■ SELECTED EXTRACT ■
────────────────────────────────────────
Ouch – data out today shows that almost two thirds of London house sales are subject to the higher-rate stamp duty of 3%. The higher rate kicks in on houses valued at £250,000 or more, meaning a tax of at least £7,500.

London has in fact contributed some 45% of the total £4bn generated by stamp duty for the government in the last year.

London and the South East have been the hardest hit by Stamp Duty taxes. According to research out today from the TaxPayers’ Alliance, based on Land Registry data, more than 60,000 London households were left paying the 3% Stamp Duty levy. Almost 50,000 (48,419) were slapped with the residential property transaction tax in the South East.

The 3% rate is applied on all properties sold between the £250,000 and £500,000 mark, meaning that they pay between £7,500 and £15,000 in Stamp Duty. Homes worth more than £500,000 pay 4%, rising to 5% on homes sold for £1m+.

Nationally the transaction tax raised £4bn in revenue, with £3.6bn of it coming from sales in the 3% tax bracket across the UK.

The arbitrary brackets have been criticised for distorting the market and making it harder for people to get on and then to move up the property ladder, thereby inflating prices.

The Royal Borough of Kensington and Chelsea alone generated £285m in 2012/13, while even peripheral boroughs like Richmond and Merton generated £95.7m and £53m respectively.

Matthew Sinclair, TaxPayers’ Alliance’s chief executive, said: “Owning your own home is an important milestone, but for many families it seems harder and harder to reach.

“Ministers have done nothing to ease the burden imposed by Stamp Duty, which is an unfair double tax that gets in the way of would-be first-time buyers and others thinking about moving.

“Instead they have made things worse with new thresholds and new, higher rates. The Government needs to act on ministers’ rhetoric about getting people onto the property ladder and cut this unfair tax.”
────────────────────────────────────────
■ RECORDED INFORMATION ■

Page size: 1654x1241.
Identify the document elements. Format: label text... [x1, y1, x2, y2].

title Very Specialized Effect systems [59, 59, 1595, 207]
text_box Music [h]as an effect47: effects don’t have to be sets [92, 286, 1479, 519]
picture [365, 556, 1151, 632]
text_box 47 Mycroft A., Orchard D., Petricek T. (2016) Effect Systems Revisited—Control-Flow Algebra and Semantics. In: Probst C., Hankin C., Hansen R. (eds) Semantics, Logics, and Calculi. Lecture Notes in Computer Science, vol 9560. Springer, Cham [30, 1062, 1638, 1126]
────────────────────────────────────────
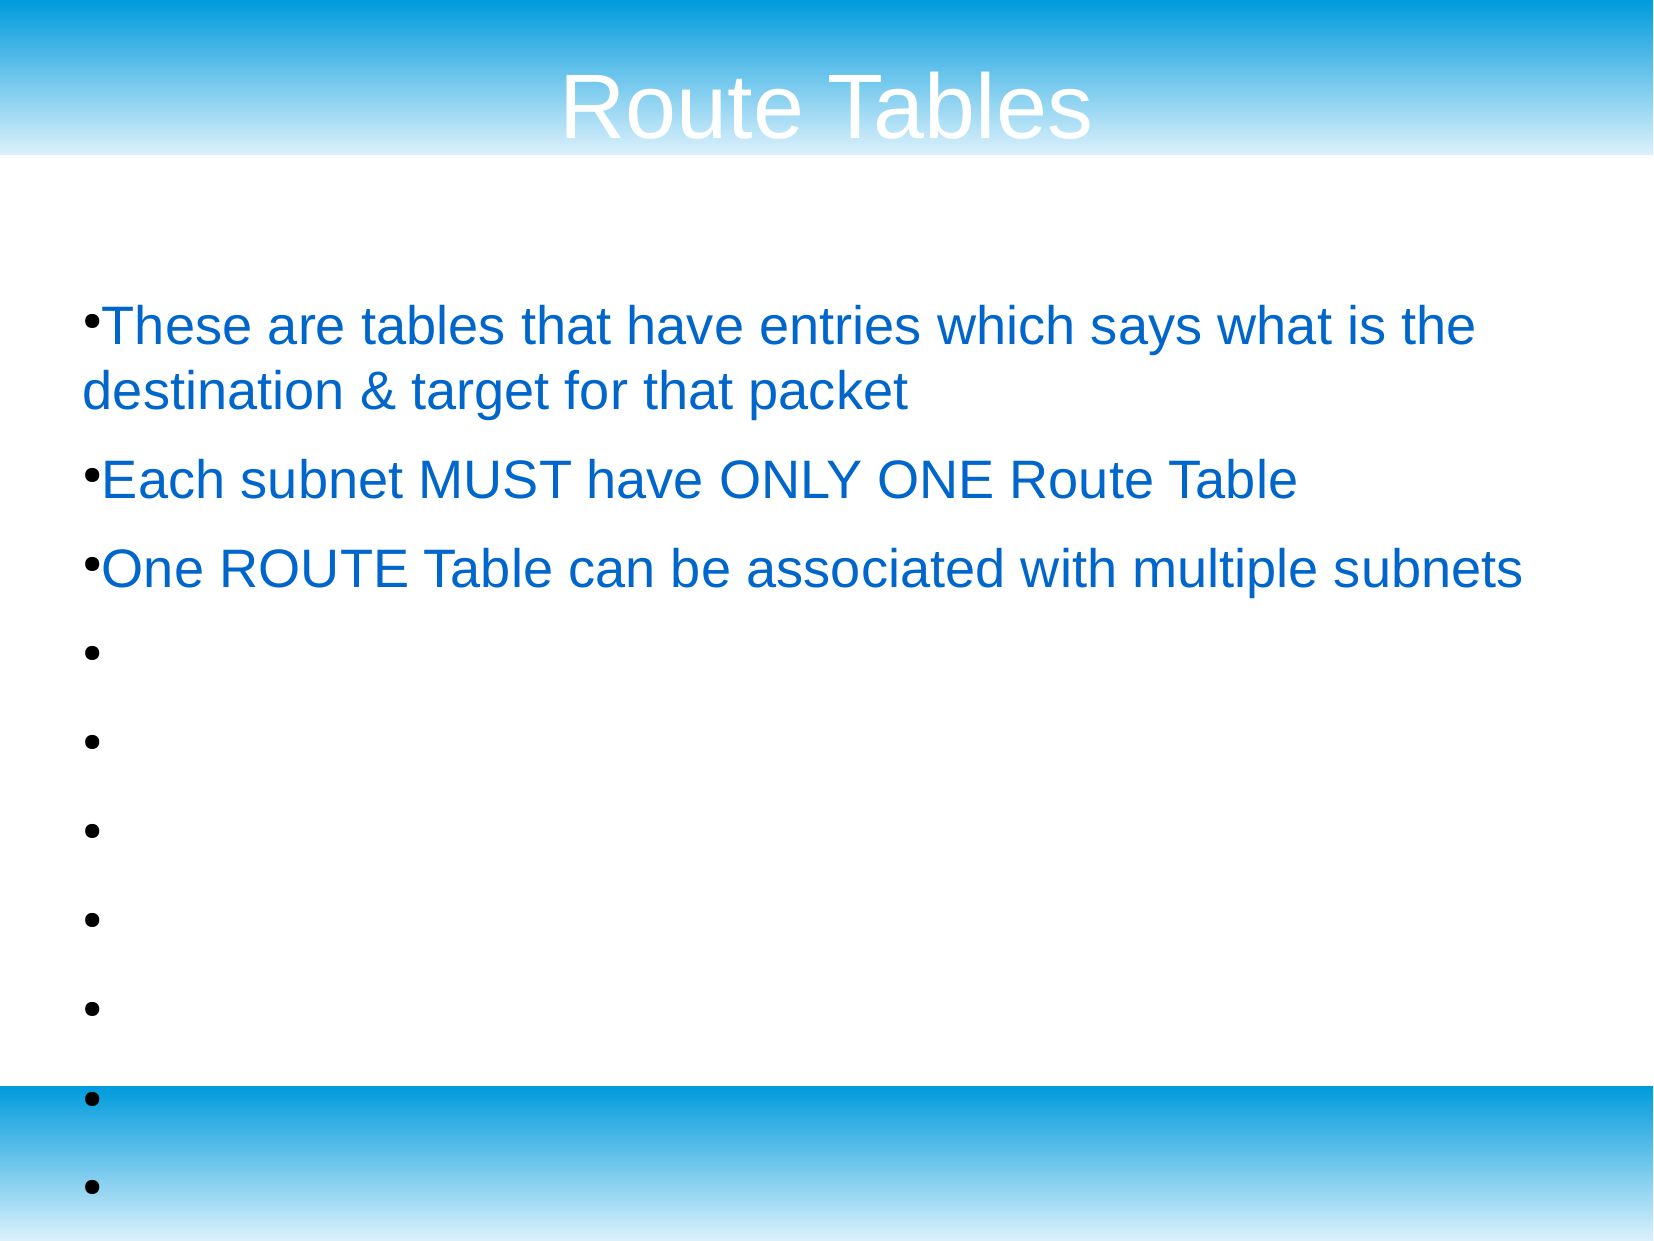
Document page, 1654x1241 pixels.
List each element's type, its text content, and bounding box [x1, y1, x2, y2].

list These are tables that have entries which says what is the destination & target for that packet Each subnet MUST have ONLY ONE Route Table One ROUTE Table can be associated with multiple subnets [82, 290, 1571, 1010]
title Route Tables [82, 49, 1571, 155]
────────────────────────────────────────
■ COMPLETE THE FOLLOWING ■
a. Answer these about the stamp duty article, one per line:
(i) What rate applies to homes sold for £1m or more?
(ii) How many households in the South East paid the 3% levy?
(iii) How much did Richmond generate?
b. Can you return everything in the stamp duty article from "The 3% rate" down to "and £53m respectively.", copied word for word?

■ EXPECTED RESULTS ■
a.
(i) 5%
(ii) 48,419
(iii) £95.7m

b.
The 3% rate is applied on all properties sold between the £250,000 and £500,000 mark, meaning that they pay between £7,500 and £15,000 in Stamp Duty. Homes worth more than £500,000 pay 4%, rising to 5% on homes sold for £1m+.

Nationally the transaction tax raised £4bn in revenue, with £3.6bn of it coming from sales in the 3% tax bracket across the UK.

The arbitrary brackets have been criticised for distorting the market and making it harder for people to get on and then to move up the property ladder, thereby inflating prices.

The Royal Borough of Kensington and Chelsea alone generated £285m in 2012/13, while even peripheral boroughs like Richmond and Merton generated £95.7m and £53m respectively.